From Russia with love
"Ten years later, the last Soviet tank limped out of Afghanistan, the empire fell in on itself and the US came out in celebration of the jihadist victory" Once again, why did the Soviet Union collapse? Hint: it was their economy and not the mujahideen.
"The Russians are coming, this time with benign intentions". Don't tell me that the Russians are going to share the Brahmos and Sukhoi/HAL Fifth Generation Fighter Aircraft (FGFA) technologies with Pakistan next.

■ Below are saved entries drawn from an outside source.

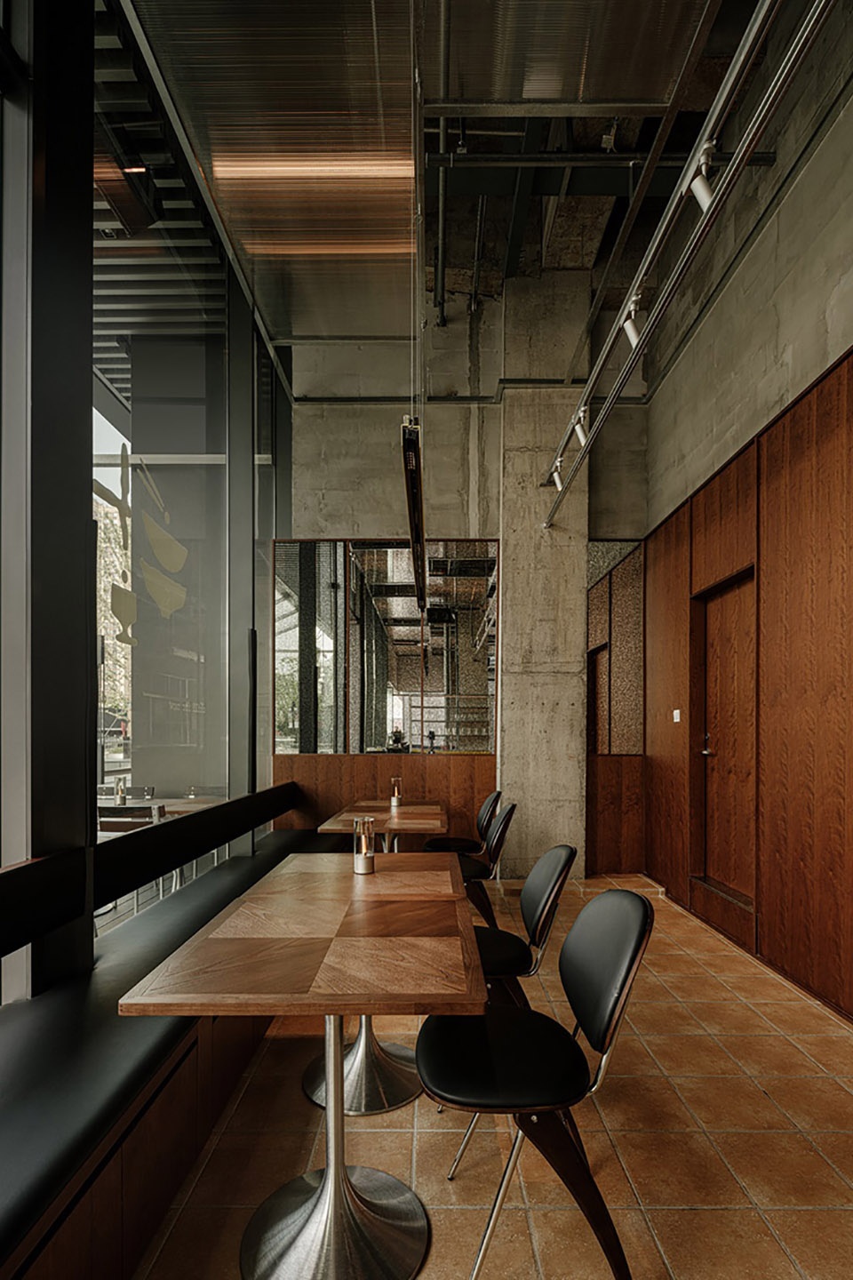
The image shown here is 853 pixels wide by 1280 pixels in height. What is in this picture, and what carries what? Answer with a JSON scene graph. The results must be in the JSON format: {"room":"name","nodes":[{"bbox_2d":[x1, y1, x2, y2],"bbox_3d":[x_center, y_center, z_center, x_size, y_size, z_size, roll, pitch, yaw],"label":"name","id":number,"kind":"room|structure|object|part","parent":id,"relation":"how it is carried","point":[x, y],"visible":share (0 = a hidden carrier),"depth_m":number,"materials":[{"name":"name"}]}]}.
{"room":"restaurant","nodes":[
{"label":"restaurant","id":0,"kind":"room"},
{"bbox_2d":[0,0,288,1007],"bbox_3d":[-1.244,-1.020,1.711,0.204,4.335,7.501,0,0,0],"label":"glass wall","id":1,"kind":"structure","parent":0,"point":[88,377],"depth_m":2.35,"materials":[{"name":"glass"}]},
{"bbox_2d":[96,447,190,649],"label":"window decal","id":2,"kind":"object","parent":1,"relation":"attached to","point":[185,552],"visible":0.89,"depth_m":2.77},
{"bbox_2d":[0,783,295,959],"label":"black rail","id":3,"kind":"object","parent":1,"relation":"attached to","point":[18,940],"visible":0.97,"depth_m":2.09,"materials":[{"name":"black wood"}]},
{"bbox_2d":[280,291,647,879],"bbox_3d":[0.373,-1.169,5.380,3.660,4.984,0.324,0,0,0],"label":"back wall","id":4,"kind":"structure","parent":0,"point":[332,494],"depth_m":5.28,"materials":[{"name":"grey concrete"}]},
{"bbox_2d":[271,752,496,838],"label":"wood panel","id":5,"kind":"object","parent":4,"relation":"attached to","point":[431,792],"visible":0.41,"depth_m":5.22,"materials":[{"name":"brown wood"}]},
{"bbox_2d":[272,538,500,753],"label":"mirror","id":6,"kind":"object","parent":4,"relation":"attached to","point":[436,660],"visible":0.89,"depth_m":5.19,"materials":[{"name":"glass"}]},
{"bbox_2d":[585,538,646,876],"bbox_3d":[1.658,-0.090,5.390,0.610,2.935,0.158,0,0,0],"label":"wall panel","id":7,"kind":"object","parent":4,"relation":"in","point":[590,672],"visible":0.63,"depth_m":5.39,"materials":[{"name":"brown wood"}]},
{"bbox_2d":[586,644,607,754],"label":"doorway","id":8,"kind":"structure","parent":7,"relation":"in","point":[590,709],"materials":[{"name":"brown wood"}]},
{"bbox_2d":[118,0,843,359],"bbox_3d":[0.363,-3.132,2.228,4.915,0.228,6.842,0,0,0],"label":"ceiling","id":9,"kind":"structure","parent":0,"point":[506,224],"depth_m":3.16,"materials":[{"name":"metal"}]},
{"bbox_2d":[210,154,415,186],"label":"linear ceiling light","id":10,"kind":"object","parent":9,"relation":"attached to","point":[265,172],"visible":0.9,"depth_m":3.15,"materials":[{"name":"orange"}]},
{"bbox_2d":[401,415,426,611],"bbox_3d":[-0.054,-1.642,3.232,0.095,1.350,1.635,0,0,0],"label":"light","id":11,"kind":"object","parent":9,"relation":"hanging from","point":[419,537],"visible":0.96,"depth_m":2.87,"materials":[{"name":"black metal"}]},
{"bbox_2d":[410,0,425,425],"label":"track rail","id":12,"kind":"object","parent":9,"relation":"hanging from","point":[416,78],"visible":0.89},
{"bbox_2d":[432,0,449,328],"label":"pipe","id":13,"kind":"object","parent":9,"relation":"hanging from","point":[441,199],"visible":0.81,"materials":[{"name":"black metal"}]},
{"bbox_2d":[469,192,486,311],"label":"pipe","id":14,"kind":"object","parent":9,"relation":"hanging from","point":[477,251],"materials":[{"name":"black metal"}]},
{"bbox_2d":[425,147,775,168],"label":"pipe","id":15,"kind":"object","parent":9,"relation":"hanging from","point":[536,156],"visible":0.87,"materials":[{"name":"black metal"}]},
{"bbox_2d":[539,0,835,527],"bbox_3d":[0.990,-2.032,2.470,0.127,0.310,5.458,0,0,0],"label":"track rail","id":16,"kind":"object","parent":9,"relation":"hanging from","point":[628,372],"visible":0.99,"depth_m":2.21,"materials":[{"name":"silver metal"}]},
{"bbox_2d":[552,456,565,491],"bbox_3d":[0.976,-1.821,4.445,0.104,0.233,0.091,0,0,0],"label":"spotlight","id":17,"kind":"object","parent":16,"relation":"attached to","point":[558,482],"visible":0.82,"depth_m":4.43,"materials":[{"name":"white metal"}]},
{"bbox_2d":[573,407,590,447],"bbox_3d":[0.968,-1.813,3.726,0.103,0.231,0.093,0,0,0],"label":"spotlight","id":18,"kind":"object","parent":16,"relation":"attached to","point":[580,434],"visible":0.85,"depth_m":3.71,"materials":[{"name":"white metal"}]},
{"bbox_2d":[621,293,647,348],"bbox_3d":[0.959,-1.823,2.773,0.112,0.229,0.099,0,0,0],"label":"spotlight","id":19,"kind":"object","parent":16,"relation":"attached to","point":[630,332],"visible":0.86,"depth_m":2.76,"materials":[{"name":"white metal"}]},
{"bbox_2d":[688,142,719,210],"bbox_3d":[0.949,-1.846,2.069,0.093,0.220,0.095,0,0,0],"label":"spotlight","id":20,"kind":"object","parent":16,"relation":"attached to","point":[705,194],"visible":0.79,"depth_m":2.05,"materials":[{"name":"white metal"}]},
{"bbox_2d":[125,872,852,1279],"bbox_3d":[0.285,1.377,1.494,4.231,0.106,7.895,0,0,0],"label":"tiled floor","id":21,"kind":"structure","parent":0,"point":[767,1238],"depth_m":1.91,"materials":[{"name":"tile"}]},
{"bbox_2d":[0,824,346,1279],"bbox_3d":[-1.014,1.065,2.174,0.784,0.494,6.057,0,0,0],"label":"bench","id":22,"kind":"object","parent":21,"relation":"on","point":[11,1213],"visible":0.75,"depth_m":1.55,"materials":[{"name":"black leather"}]},
{"bbox_2d":[120,857,487,1279],"bbox_3d":[-0.258,0.958,1.913,0.761,0.757,1.385,0,0,0],"label":"dining table","id":23,"kind":"object","parent":21,"relation":"on","point":[347,942],"visible":0.99,"depth_m":1.55,"materials":[{"name":"brown wood"}]},
{"bbox_2d":[352,816,376,873],"bbox_3d":[-0.239,0.472,2.309,0.085,0.200,0.086,0,0,0],"label":"candle holder","id":24,"kind":"object","parent":23,"relation":"on","point":[366,862],"visible":1,"depth_m":2.28,"materials":[{"name":"silver metal"}]},
{"bbox_2d":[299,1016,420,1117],"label":"table base","id":25,"kind":"object","parent":21,"relation":"on","point":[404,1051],"visible":0.32,"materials":[{"name":"silver metal"}]},
{"bbox_2d":[314,800,451,849],"bbox_3d":[-0.245,0.966,3.989,0.726,0.759,1.133,0,0,0],"label":"table","id":26,"kind":"object","parent":21,"relation":"on","point":[329,828],"visible":0.63,"depth_m":3.72,"materials":[{"name":"brown wood"}]},
{"bbox_2d":[389,776,402,807],"bbox_3d":[-0.216,0.498,4.300,0.081,0.198,0.080,0,0,0],"label":"candle holder","id":27,"kind":"object","parent":26,"relation":"on","point":[396,797],"visible":1,"depth_m":4.27,"materials":[{"name":"metal"}]},
{"bbox_2d":[423,790,500,854],"bbox_3d":[0.248,0.919,4.316,0.542,0.862,0.518,0,0,0],"label":"chair","id":28,"kind":"object","parent":21,"relation":"on","point":[459,840],"visible":0.52,"depth_m":4.25,"materials":[{"name":"black leather"}]},
{"bbox_2d":[455,802,516,927],"bbox_3d":[0.237,0.909,3.591,0.545,0.872,0.500,0,0,0],"label":"chair","id":29,"kind":"object","parent":21,"relation":"on","point":[496,845],"visible":0.53,"depth_m":3.43,"materials":[{"name":"black leather"}]},
{"bbox_2d":[472,844,576,1009],"bbox_3d":[0.255,0.896,2.222,0.541,0.872,0.497,0,0,0],"label":"chair","id":30,"kind":"object","parent":21,"relation":"on","point":[553,880],"visible":0.52,"depth_m":2.12,"materials":[{"name":"black leather"}]},
{"bbox_2d":[416,888,655,1279],"bbox_3d":[0.262,0.887,1.566,0.546,0.869,0.516,0,0,0],"label":"chair","id":31,"kind":"object","parent":21,"relation":"on","point":[605,1020],"visible":0.98,"depth_m":1.44,"materials":[{"name":"black leather"}]},
{"bbox_2d":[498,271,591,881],"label":"concrete column","id":32,"kind":"structure","parent":0,"point":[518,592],"depth_m":5.12,"materials":[{"name":"grey concrete"}]},
{"bbox_2d":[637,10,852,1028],"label":"right wall","id":33,"kind":"structure","parent":0,"point":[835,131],"depth_m":3.30,"materials":[{"name":"brown wood"}]},
{"bbox_2d":[672,708,681,722],"bbox_3d":[1.865,-0.036,4.499,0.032,0.110,0.113,0,0,0],"label":"light switch","id":34,"kind":"object","parent":33,"relation":"attached to","point":[677,720],"visible":0.95,"depth_m":4.49,"materials":[{"name":"white plastic"}]},
{"bbox_2d":[696,568,754,913],"bbox_3d":[2.003,0.135,3.981,0.138,2.086,0.879,0,0,0],"label":"wooden door","id":35,"kind":"structure","parent":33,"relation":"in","point":[727,599],"depth_m":4.03,"materials":[{"name":"brown wood"}]},
{"bbox_3d":[1.958,0.149,4.230,0.089,0.184,0.115,0,0,0],"label":"door handle","id":36,"kind":"part","parent":35,"relation":"part of","materials":[{"name":"silver metal"}]},
{"label":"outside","id":37,"kind":"structure","parent":0,"visible":0},
{"label":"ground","id":38,"kind":"structure","parent":37,"visible":0},
{"bbox_2d":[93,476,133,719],"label":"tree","id":39,"kind":"object","parent":38,"relation":"on","point":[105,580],"visible":0.16,"materials":[{"name":"green plant"}]},
{"bbox_2d":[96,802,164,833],"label":"chair","id":40,"kind":"object","parent":38,"relation":"on","point":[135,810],"visible":0.29,"depth_m":3.78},
{"bbox_2d":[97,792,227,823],"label":"outdoor table","id":41,"kind":"object","parent":38,"relation":"on","point":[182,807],"visible":0.24,"depth_m":4.56,"materials":[{"name":"wood"}]},
{"bbox_2d":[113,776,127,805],"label":"candle holder","id":42,"kind":"object","parent":41,"relation":"on","point":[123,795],"visible":0.91,"depth_m":4.21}
]}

Russia under Putin is pursuing a confrontationalist policy vs the West, and will not toe the line on states with which it has long had warmer relations than the US - these include Syria and Iran, where Western desires for proactive intervention are tempered by Russian/ Chinese realpolitik. However, on Afghanistan all the world powers see eye-to-eye - none of them recognized the Taliban regime during the 1996-2001 period, and Russia wishes to protect its flanks from Islamic extremism that could see a resurgence in the region if Afghanistan falls back into civil war. Good relations is always desirable, but Russia will neither provide military or financial aid to Pakistan nor shield it from potential comeuppance for any adventurism in Afghanistan or India - and if these are the expectations on which this new relationship is being founded, they are likely to be revised rather soon.
Instead of solid internal reforms, you are again talking of finding a foreign patron. No foreign alliance can magically take us out of the mess. Foreign relations are a reflection of internal strength. After US withdrawal, a civil war will start; and Russia will support Northern Alliance against Taliban. Without getting rid of 30 year old jihadi policy, nothing can change.